To this day, I am convinced Ken could have been helped. But in the sad equation of his life, he refused to do the therapy, take the drugs, and he had lost faith. Perhaps he was not capable, at that point, of reaching out for help. I don't know; and I will not judge.

But I still miss my friend.

This year, suicide also touched the life of internationally known pastor Rick Warren, of the Saddleback Church and "Purpose Driven Life" fame. His youngest son took his own life.
How this man of faith, along with his remaining family are dealing with this at Thanksgiving time is poignant, and faith- and life-affirming. In a piece requested by Time Magazine, we wrote in part:

"This year became the worst year of my life when my youngest son, who’d struggled since childhood with mental illness, took his own life. How am I supposed be thankful this Thanksgiving? When your heart’s been ripped apart, you feel numb, not grateful.
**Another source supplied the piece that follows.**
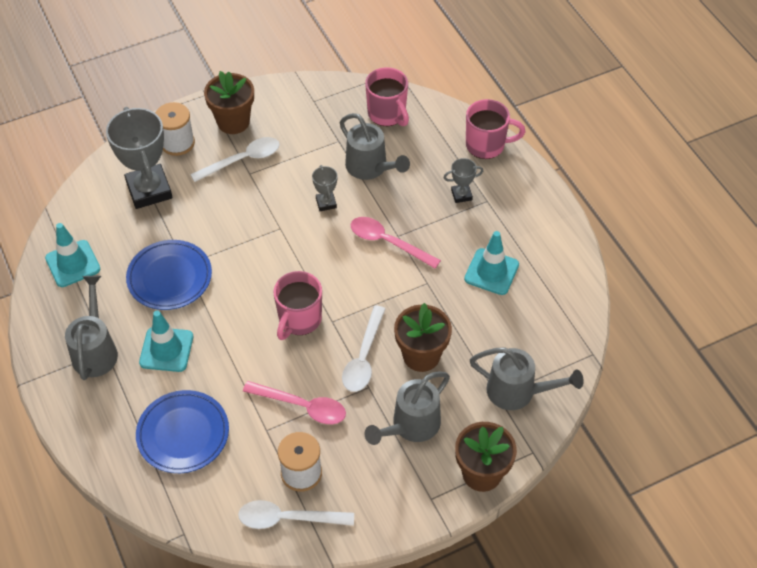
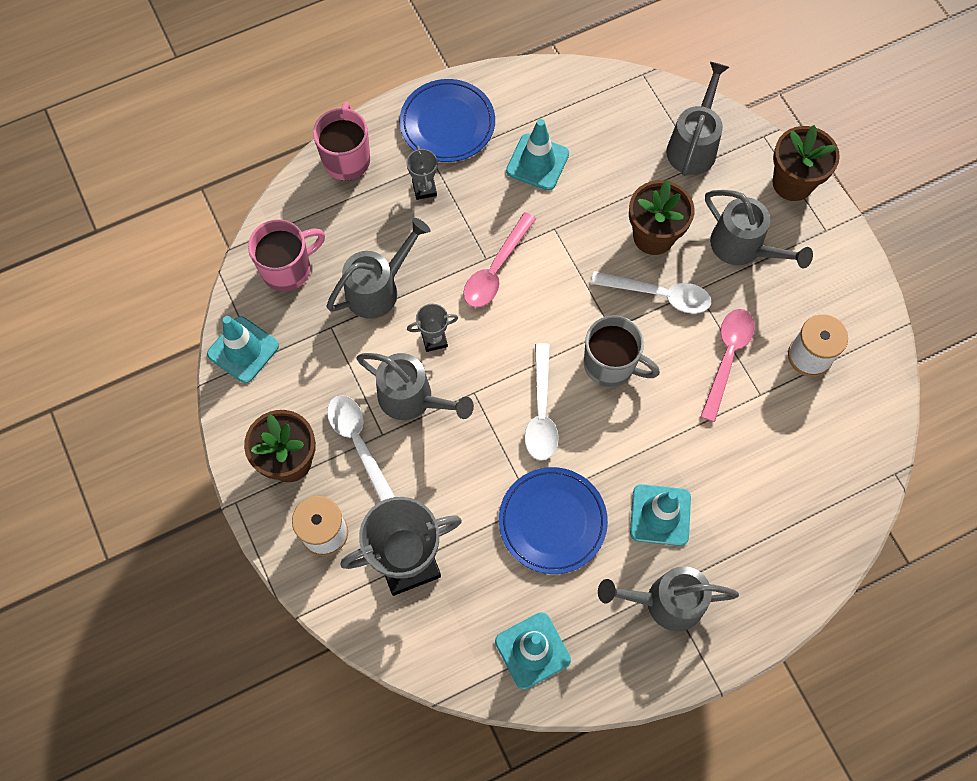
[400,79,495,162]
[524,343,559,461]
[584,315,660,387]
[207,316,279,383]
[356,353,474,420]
"And yet the Bible tells us "Give thanks IN all circumstances . . . ." The key is the word “in.” God doesn’t expect me to be thankful FOR all circumstances, but IN all circumstances."
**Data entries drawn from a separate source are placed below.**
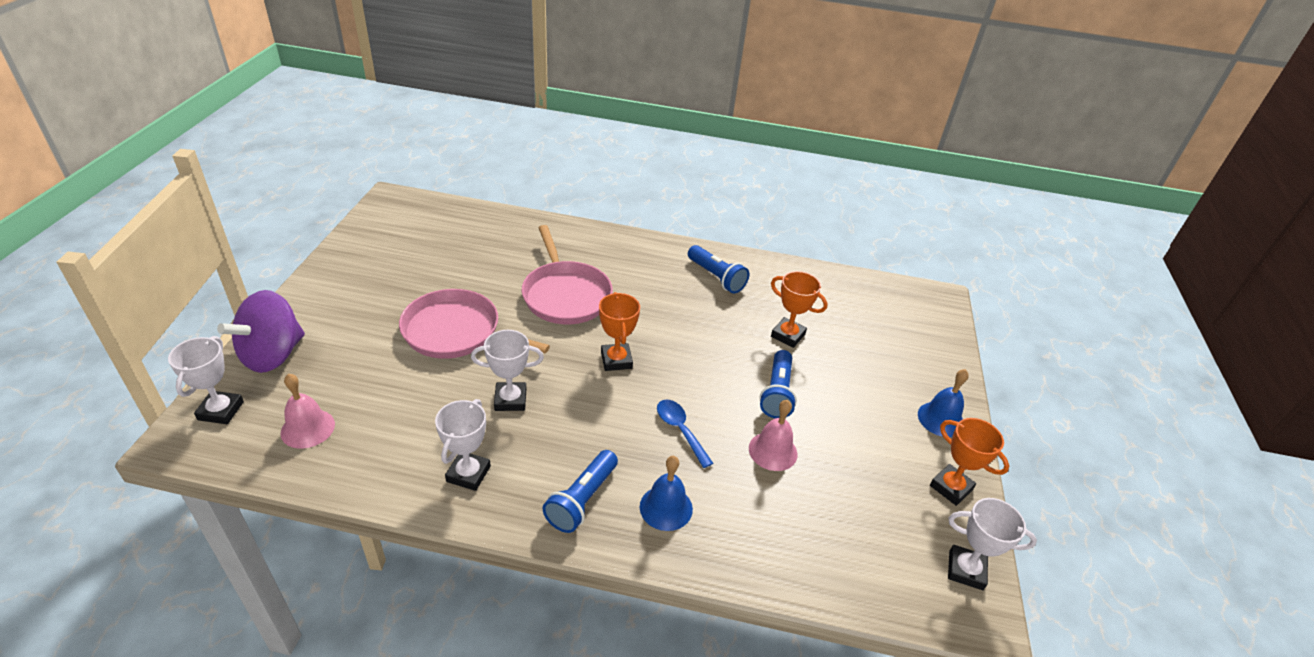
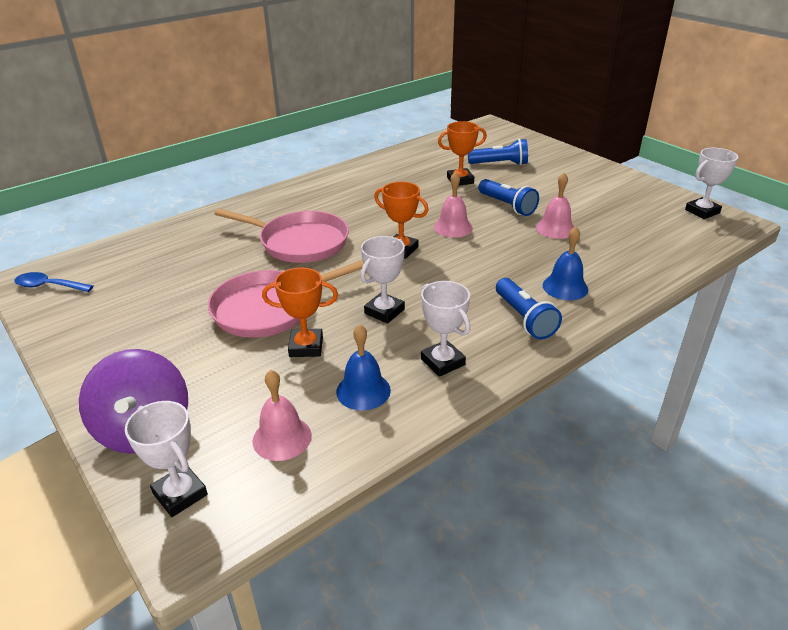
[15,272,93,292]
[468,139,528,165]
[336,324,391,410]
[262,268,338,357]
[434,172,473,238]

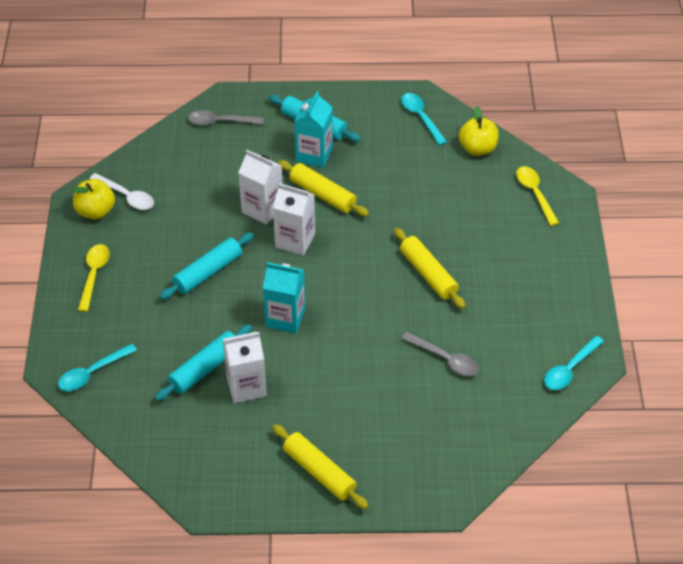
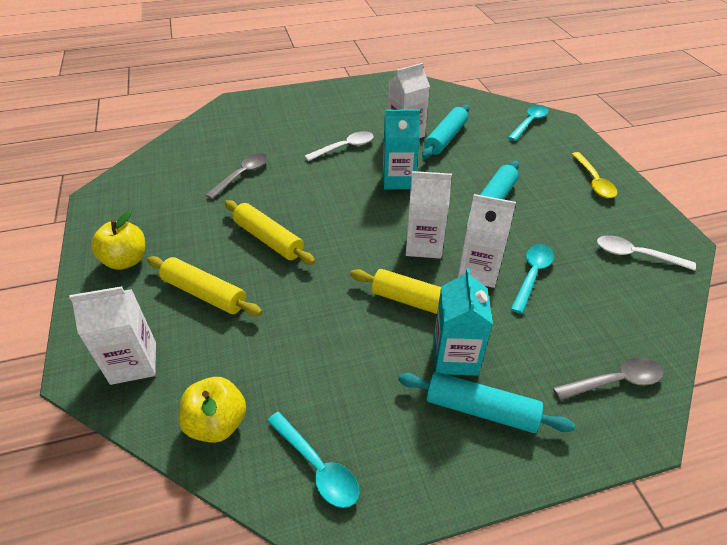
[91,210,145,270]
[147,256,262,316]
[206,153,268,199]
[69,286,156,385]
[511,244,554,314]
[305,131,374,161]

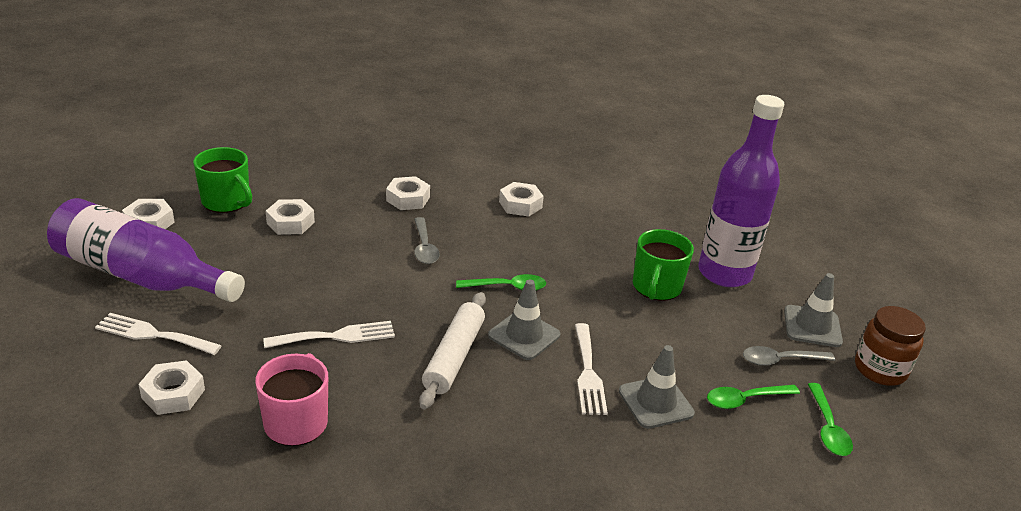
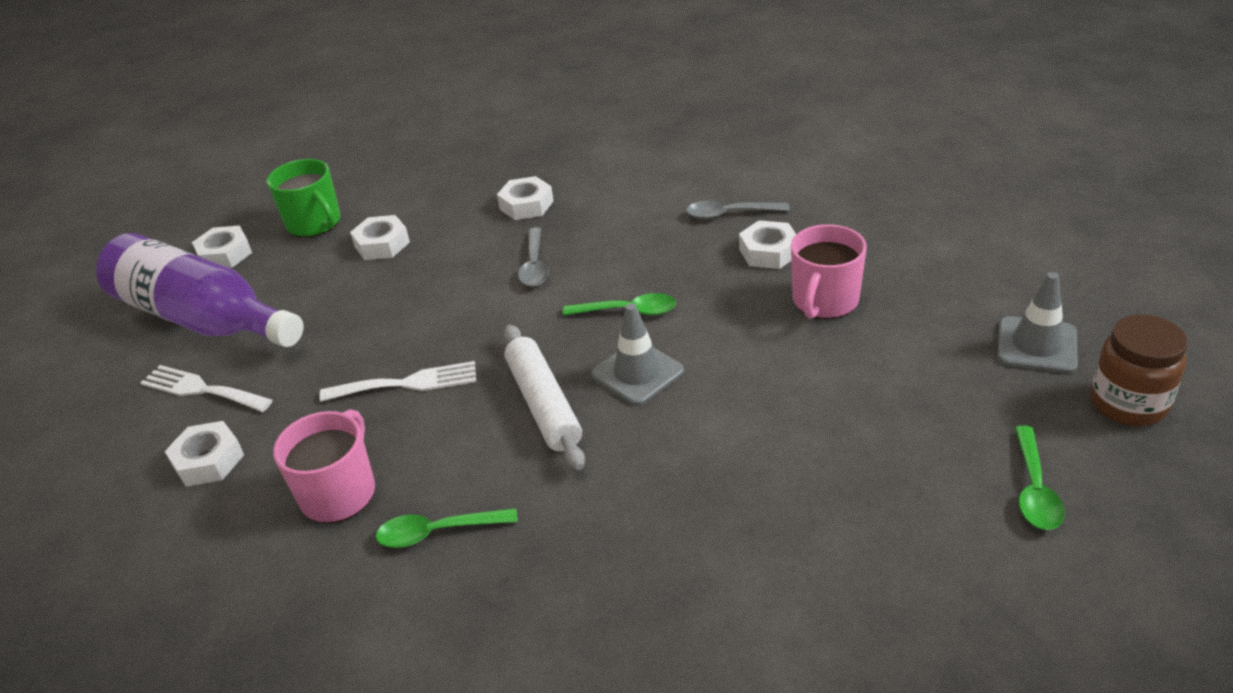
[504,325,585,470]
[739,220,796,269]
[575,323,608,415] (first image)
[619,345,695,429] (first image)
[791,224,867,319]
[698,95,784,287] (first image)
[376,508,518,548]
[686,201,790,219]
Warren goes on with this list what he is thankful for this season. Here are some of them:

I’m thankful that, even though I don’t have all the answers, God does. In tragedy we seek explanations, but explanations never comfort. It is God’s presence that eases our pain.
 
I’m thankful for the hope of heaven. I won’t have to live with pain forever. In heaven, there are no broken relationships, broken minds, broken bodies, broken dreams, or broken promises.
 
I’m thankful for my church family.  ... in our darkest hour as a family, they gave all that love back in a split-second, the moment Kay and I returned to speak after a 16-week grief sabbatical.  We can handle anything with prayers and support like that.

I’m thankful that God can bring good even out of the bad in my life, when I give him the pieces. It’s his specialty. God loves to turn crucifixions into resurrections, and then benefit the whole world. God never wastes a hurt if we give it to him."